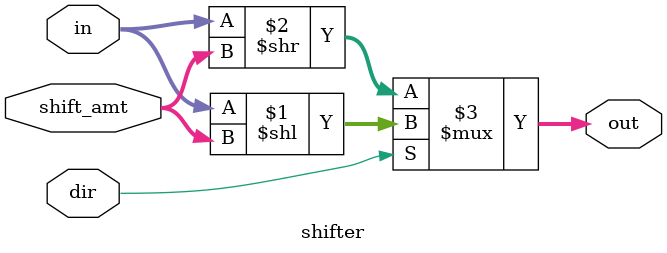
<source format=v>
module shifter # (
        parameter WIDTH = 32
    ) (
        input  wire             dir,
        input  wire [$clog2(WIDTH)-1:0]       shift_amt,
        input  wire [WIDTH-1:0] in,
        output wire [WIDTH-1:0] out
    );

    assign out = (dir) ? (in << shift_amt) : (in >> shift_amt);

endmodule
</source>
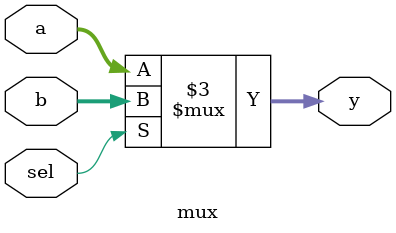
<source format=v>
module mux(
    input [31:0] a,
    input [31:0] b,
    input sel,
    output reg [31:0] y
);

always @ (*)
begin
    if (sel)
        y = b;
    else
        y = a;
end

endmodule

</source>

━━━━━━━━

_Task requirements_.
Return every line in the listing that contains the word "WIDTH".

_Output_.
        parameter WIDTH = 32
        input  wire [$clog2(WIDTH)-1:0]       shift_amt,
        input  wire [WIDTH-1:0] in,
        output wire [WIDTH-1:0] out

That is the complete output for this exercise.